#### Tarefas a realizar:
**a.** Reescreva tudo desde "Mas retomando o" até "zonas de sacrifício." no texto sobre as abelhas melipônias, trocando "agrotóxicos" por "pesticidas".
**b.** No texto sobre as abelhas melipônias, em que lugar se conectam os reinos dos fungos e dos animais?

#### Trecho do documento:
E tudo isso, cuja complexidade e importância não conseguimos alcançar, está sendo apagado da vida, pelos interesses de um modelo de agronegócio que se faz presente nestas eleições por candidatos a vereadores e prefeitos ligados àquelas bancadas negacionistas, do boi, da bala, da bíblia e da ignorância desavergonhada.

Mas retomando o foco: acabando como as melipônias, os agrotóxicos e as queimadas interromperão uma das pontes entre reinos (fungos e animais - no caso insetos) que se conectam no intestino daquelas abelhas e que são essenciais para a manutenção das plantas e tudo que delas depende. As implicações, acreditem, são mais relevantes do que as bombas jogadas pelo Irã sobre Israel, ou do que os desdobramentos dali resultantes.

Pense nisso levando em conta o fato de que o aquecimento global é algo maior, ainda que associado aos interesses que alimentam o fascismo e todas as guerras. Pense nisso a sério: a seca, a degradação ambiental, a fome... ninguém escapará das mudanças impostas pela elevação da temperatura planetária, e elas não ficarão restritas à zonas de sacrifício.

#### Linhas extraídas:
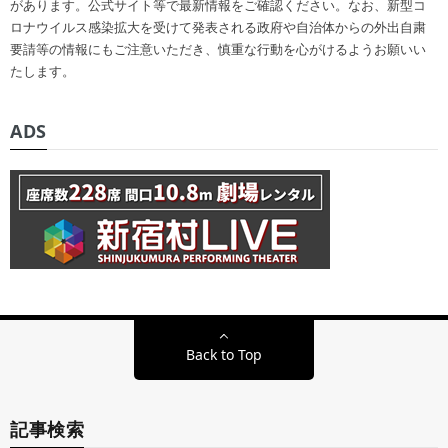
があります。公式サイト等で最新情報をご確認ください。なお、新型コ
ロナウイルス感染拡大を受けて発表される政府や自治体からの外出自粛
要請等の情報にもご注意いただき、慎重な行動を心がけるようお願いい
たします。
ADS
Back to Top
記事検索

#### Respostas esperadas:
**a.**
Mas retomando o foco: acabando como as melipônias, os pesticidas e as queimadas interromperão uma das pontes entre reinos (fungos e animais - no caso insetos) que se conectam no intestino daquelas abelhas e que são essenciais para a manutenção das plantas e tudo que delas depende. As implicações, acreditem, são mais relevantes do que as bombas jogadas pelo Irã sobre Israel, ou do que os desdobramentos dali resultantes.

Pense nisso levando em conta o fato de que o aquecimento global é algo maior, ainda que associado aos interesses que alimentam o fascismo e todas as guerras. Pense nisso a sério: a seca, a degradação ambiental, a fome... ninguém escapará das mudanças impostas pela elevação da temperatura planetária, e elas não ficarão restritas à zonas de sacrifício.

**b.** No intestino das abelhas melipônias.